Alstom : Le fabricant du TGV affiche une rentabilité inférieure à ses propres attentes
Alstom, le géant français du rail, vient de livrer des résultats préliminaires qui secouent les marchés. Pour son exercice fiscal 2025-2026, clos fin mars, le fabricant du TGV affiche une profitability inférieure à ses propres prévisions, malgré une hausse spectaculaire des prises de commandes. Cette divergence entre performance commerciale et profit margin inquiète les investisseurs, d'autant que l'entreprise révise à la baisse ses objectifs clés pour 2026-2027.
Les chiffres montrent un contraste frappant : les prises de commandes ont bondi de 42 % en données comparables, atteignant un niveau record de 27,6 milliards d'euros, tandis que le carnet de commandes dépasse désormais 100 milliards. Le revenue progresse lui aussi, à 19,2 milliards, en ligne avec les attentes. Mais en coulisses, la machine ralentit : la marge d'exploitation ajustée s'élève à seulement 6 %, loin des 7 % visés et en recul par rapport à l'exercice précédent.
Martin Sion, le directeur général, reconnaît que certains grands projets de matériel roulant ont avancé plus lentement" que prévu, affectant à la fois les marges et la trésorerie à court terme. La production de voitures est passée de 4 383 à 4 284 unités, un signal clair du décalage dans la execution . Bien que le cash-flow libre atteigne 330 millions d'euros — dans la fourchette attendue — les signaux d'alerte s'accumulent.

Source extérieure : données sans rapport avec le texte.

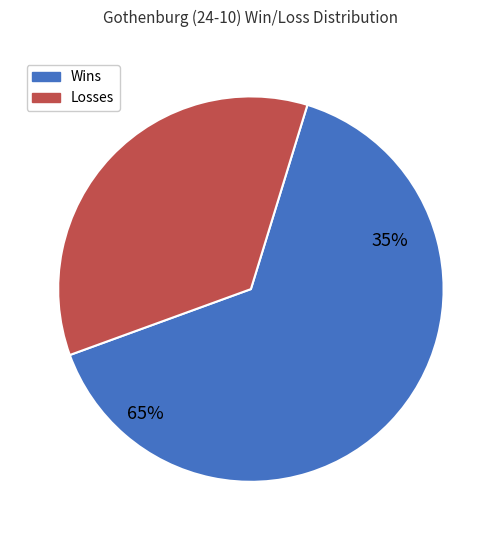

What portion of the pie excludes W?

35.3%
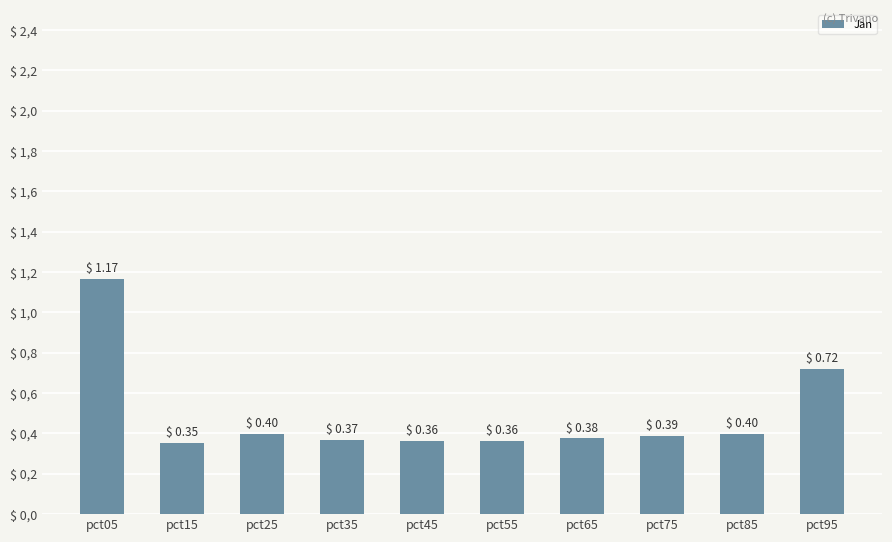

List the labels in order of value, smallest first.

pct15, pct45, pct55, pct35, pct65, pct75, pct25, pct85, pct95, pct05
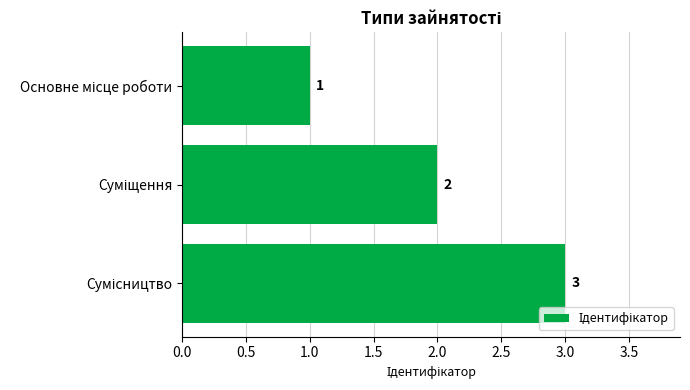

Count the values in the range 1 to 3.

3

Pour l'exercice à venir, Alstom table sur une croissance organique du chiffre d'affaires d'environ 5 %, une marge ajustée autour de 6,5 %, et un cash-flow libre positif. Mais le groupe sonne l'alarme : l'objectif de 1,5 milliard d'euros de cash-flow libre cumulé sur trois ans n'est pas maintenu. De même, l'ambition d'une marge de 8 à 10 % d'ici 2026-2027 ne sera pas atteinte. La saisonnalité devrait même entraîner une consommation nette de 1,5 milliard au premier semestre.

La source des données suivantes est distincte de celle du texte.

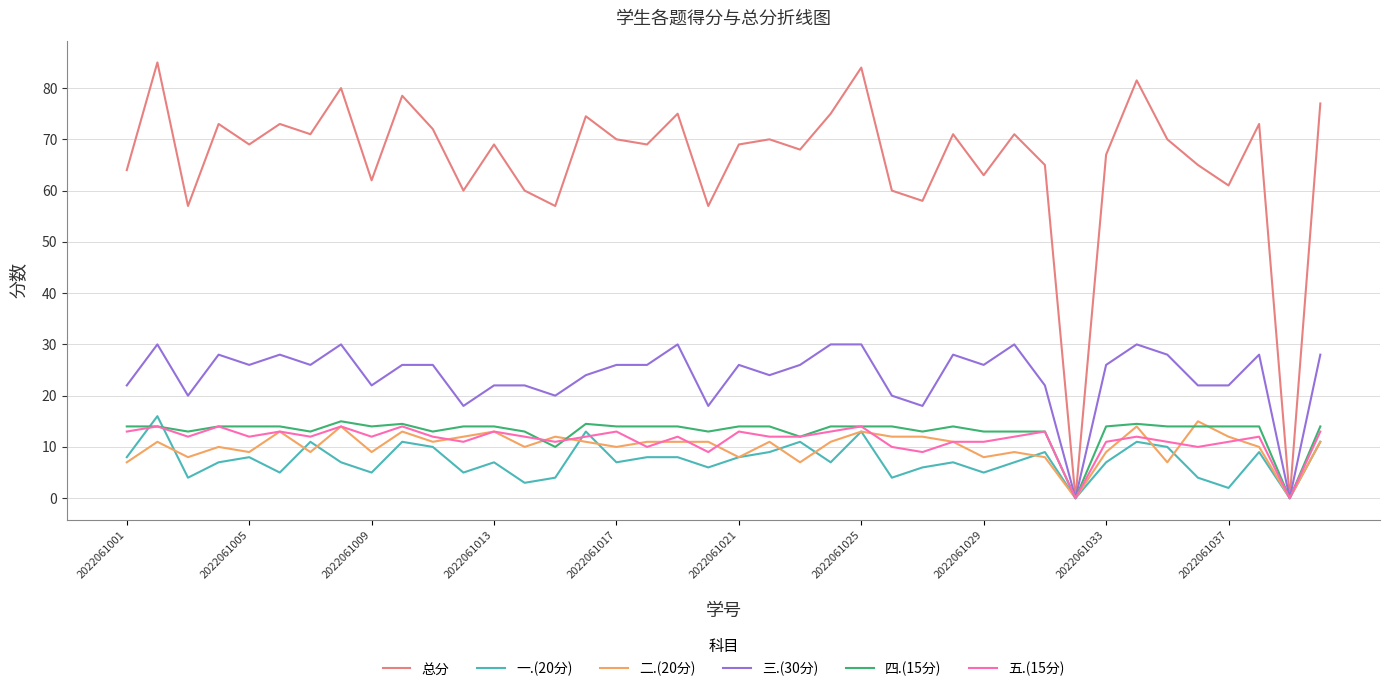

Which series has the largest range (max minus min)?

总分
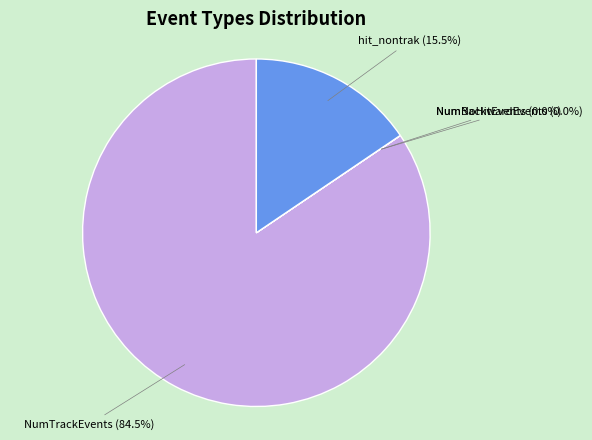

Is there a majority slice in this chart?

Yes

Sur les marchés, le coup est rude. L'ADR d'Alstom à Wall Street a chuté de 12,9 % jeudi soir, tandis que les analystes, comme James Moore de Rothschild & Co Redburn, avaient déjà mis en garde contre des risques" croissants sur la trajectoire financière. Entre succès commercial et difficultés opérationnelles, Alstom entre dans une phase délicate où la pressure pour redresser la barre s'intensifie.
Un carnet de commandes énorme mais des marges qui fondent ? C'est le cauchemar de tout industriel. La execution mise en œuvre devient le vrai goulot.
Ils parlent de record activity activité record, mais c'est surtout un record d'annonces sans résultats. La trust confiance des investisseurs est en jeu.
1,5 milliard de consommation de trésorerie en un semestre ? C'est énorme. Comment ils vont financer ça sans lever de capital ?
Ils ont pris trop de commandes trop vite. Le planning planification est défaillante, point barre.
Wall Street réagit vite, mais c'est logique : une profit warning alerte sur les profits après deux signaux faibles en une semaine, c'est alarmant.
Et les passagers dans tout ça ? Quand les projets roulent lentement, les trains arrivent en retard. La public service service public en pâtit aussi.